Retype all of the entries that appear below, keeping them exactly as they are.

-=-=-

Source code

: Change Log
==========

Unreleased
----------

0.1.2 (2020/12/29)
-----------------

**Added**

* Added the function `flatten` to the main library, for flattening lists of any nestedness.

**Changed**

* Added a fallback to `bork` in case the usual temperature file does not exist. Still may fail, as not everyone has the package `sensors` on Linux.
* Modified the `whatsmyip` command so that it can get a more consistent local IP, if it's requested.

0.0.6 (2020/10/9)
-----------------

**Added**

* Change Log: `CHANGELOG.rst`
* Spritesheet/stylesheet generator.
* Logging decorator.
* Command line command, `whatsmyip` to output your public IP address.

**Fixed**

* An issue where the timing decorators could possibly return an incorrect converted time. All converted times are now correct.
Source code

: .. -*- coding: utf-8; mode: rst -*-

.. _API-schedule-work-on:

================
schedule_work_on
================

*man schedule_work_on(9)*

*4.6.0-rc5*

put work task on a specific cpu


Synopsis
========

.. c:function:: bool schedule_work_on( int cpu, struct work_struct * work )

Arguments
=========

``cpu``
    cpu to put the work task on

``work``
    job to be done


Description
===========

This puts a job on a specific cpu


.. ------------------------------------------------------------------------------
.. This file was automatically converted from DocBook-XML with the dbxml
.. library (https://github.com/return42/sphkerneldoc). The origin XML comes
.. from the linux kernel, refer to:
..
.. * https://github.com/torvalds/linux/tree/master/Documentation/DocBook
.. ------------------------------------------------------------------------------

-=-=-

Result:
Source code

: Change Log
==========

Unreleased
----------

0.1.2 (2020/12/29)
-----------------

**Added**

* Added the function `flatten` to the main library, for flattening lists of any nestedness.

**Changed**

* Added a fallback to `bork` in case the usual temperature file does not exist. Still may fail, as not everyone has the package `sensors` on Linux.
* Modified the `whatsmyip` command so that it can get a more consistent local IP, if it's requested.

0.0.6 (2020/10/9)
-----------------

**Added**

* Change Log: `CHANGELOG.rst`
* Spritesheet/stylesheet generator.
* Logging decorator.
* Command line command, `whatsmyip` to output your public IP address.

**Fixed**

* An issue where the timing decorators could possibly return an incorrect converted time. All converted times are now correct.
Source code

: .. -*- coding: utf-8; mode: rst -*-

.. _API-schedule-work-on:

================
schedule_work_on
================

*man schedule_work_on(9)*

*4.6.0-rc5*

put work task on a specific cpu


Synopsis
========

.. c:function:: bool schedule_work_on( int cpu, struct work_struct * work )

Arguments
=========

``cpu``
    cpu to put the work task on

``work``
    job to be done


Description
===========

This puts a job on a specific cpu


.. ------------------------------------------------------------------------------
.. This file was automatically converted from DocBook-XML with the dbxml
.. library (https://github.com/return42/sphkerneldoc). The origin XML comes
.. from the linux kernel, refer to:
..
.. * https://github.com/torvalds/linux/tree/master/Documentation/DocBook
.. ------------------------------------------------------------------------------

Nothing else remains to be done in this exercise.